Un autre phénomène interpelant dans la cascade évoquée par Bert Keizer est que l’on accepte aujourd’hui qu’une accumulation de plaintes liées à la vieillesse puisse être une cause de souffrances insupportables et sans issue. Cela peut se défendre aux Pays-Bas puisque, contrairement à la loi belge, celle qui prévaut chez nos voisins du nord ne précise pas que ces souffrances doivent être provoquées par une pathologie grave et médicalement sans issue. N’empêche : après en avoir débattu à plusieurs reprises, la Commission Fédérale a décidé par voie de vote qu’une euthanasie motivée par une accumulation de plaintes à un âge avancé devait être de l’ordre du possible, estimant que la somme d’un certain nombre de «petits» maux pouvait constituer une maladie grave – un peu comme sept corners valaient autrefois un penalty lors des matches de foot improvisés sur la place du village.
Des souffrances insupportables sont un motif que toute personne qui demande l’euthanasie doit invoquer, à charge du médecin de vérifier la véracité de ses allégations. «Qui suis-je pour en juger, je ne suis pas dieu!» semble toutefois être la position dominante du corps médical… et pourtant, le médecin est bel et bien dieu, puisqu’il décide de la vie et de la mort! Pas question toutefois de le dire tout haut dans nos temples où le divin n’a pas sa place.

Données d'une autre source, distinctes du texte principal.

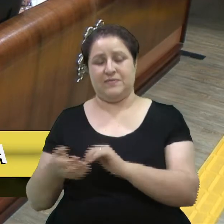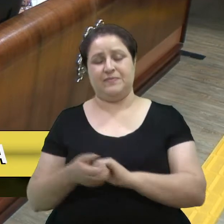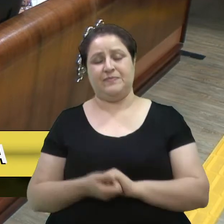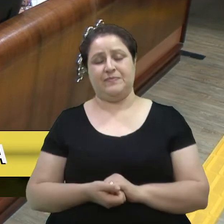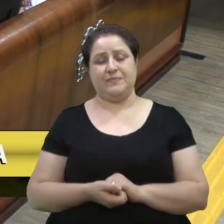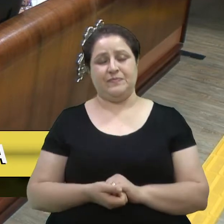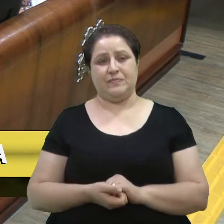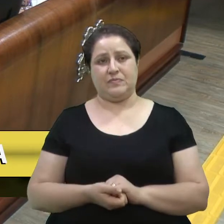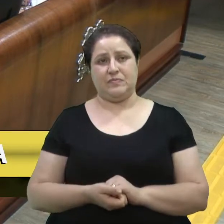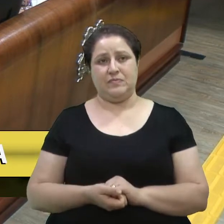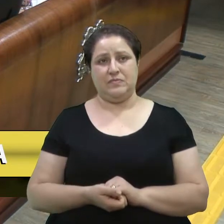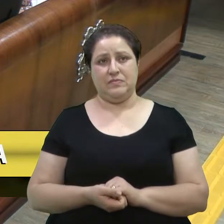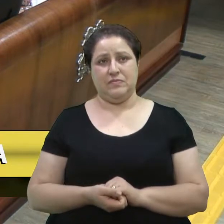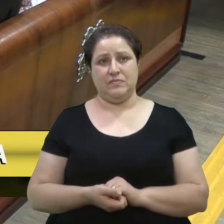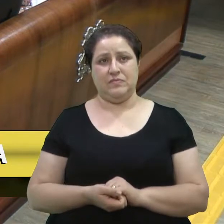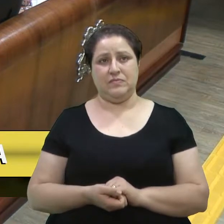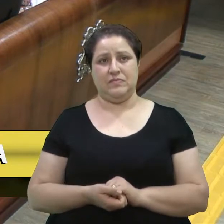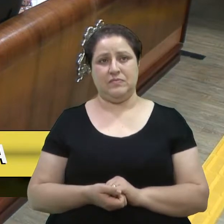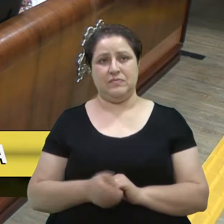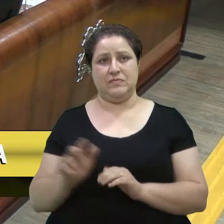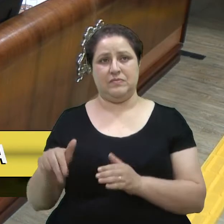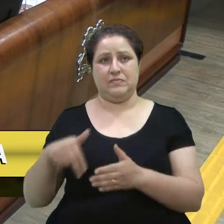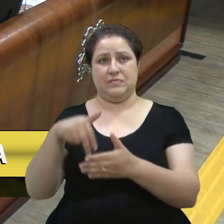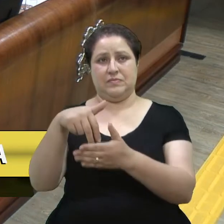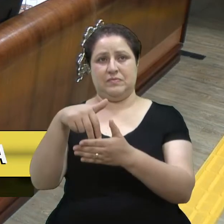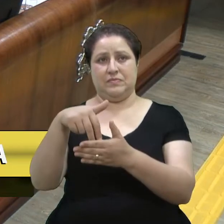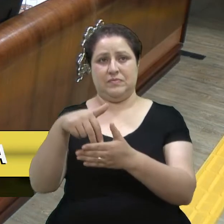Gladys Friso, com a palavra da tribuna.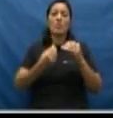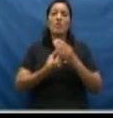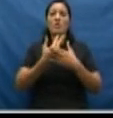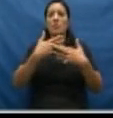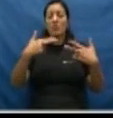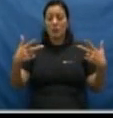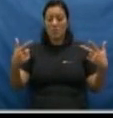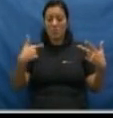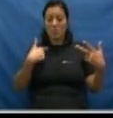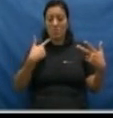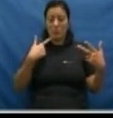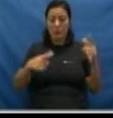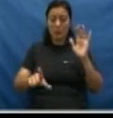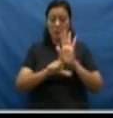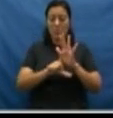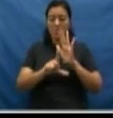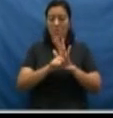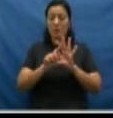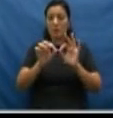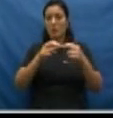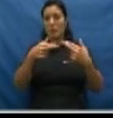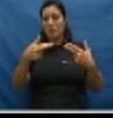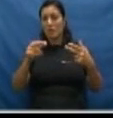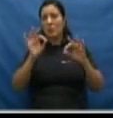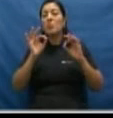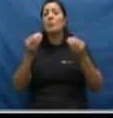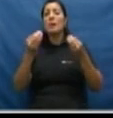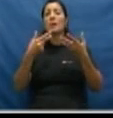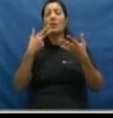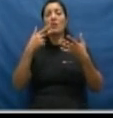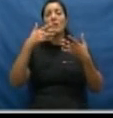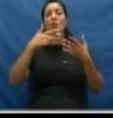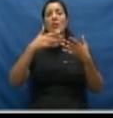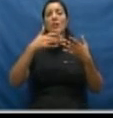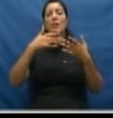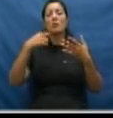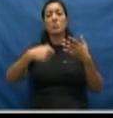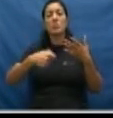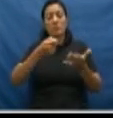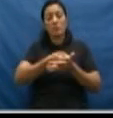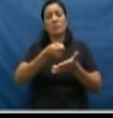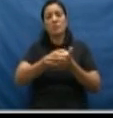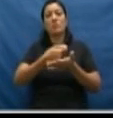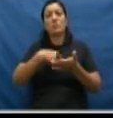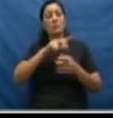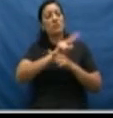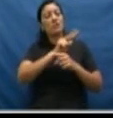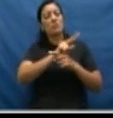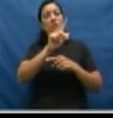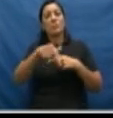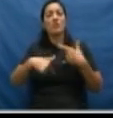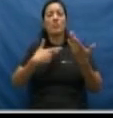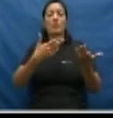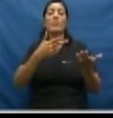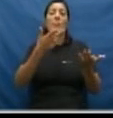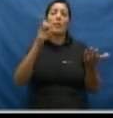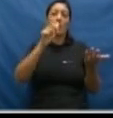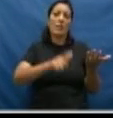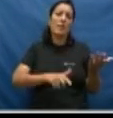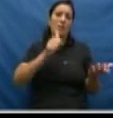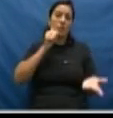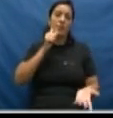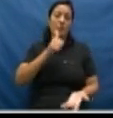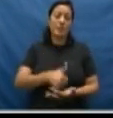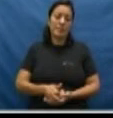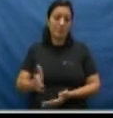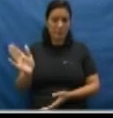mecanismos, legislações, instrumentos para que se faça valer e proteger essas pessoas, no caso aqui, as mulheres.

Le demandeur doit également déclarer que les souffrances insupportables dont question sont provoquées par une pathologie. Une commission des sages néerlandaise a décidé à cet égard qu’une méchante toux du fumeur pouvait être un motif suffisant pour justifier une euthanasie, mais pas une mise en incapacité de travail…
Enfin, si le caractère sans issue relevait initialement du domaine de la science, c’est plutôt de nos jours l’idée (mentionnée dans la loi) «d’arriver avec le patient à la conviction qu’il n’y a pas d’autre solution raisonnable» qui domine. Il suffit donc, le cas échéant, de trouver un médecin qui estime qu’un traitement adéquat ne l’est plus dès lors que le patient en a ras-le-bol: l’autonomie du malade a plus de poids que l’art de guérir.
La libre interprétation d’une loi libérale dont l’application ne fait guère l’objet que d’un contrôle symbolique a donné aux médecins une puissance démesurée… et il serait temps de prendre des mesures pour protéger nos fragiles semblables* contre les abus de pouvoir potentiels.
D'après «De broze mens», Conférence du Pr Awee Prins le 29 septembre au Cercle de médecine Dodoens à Malines.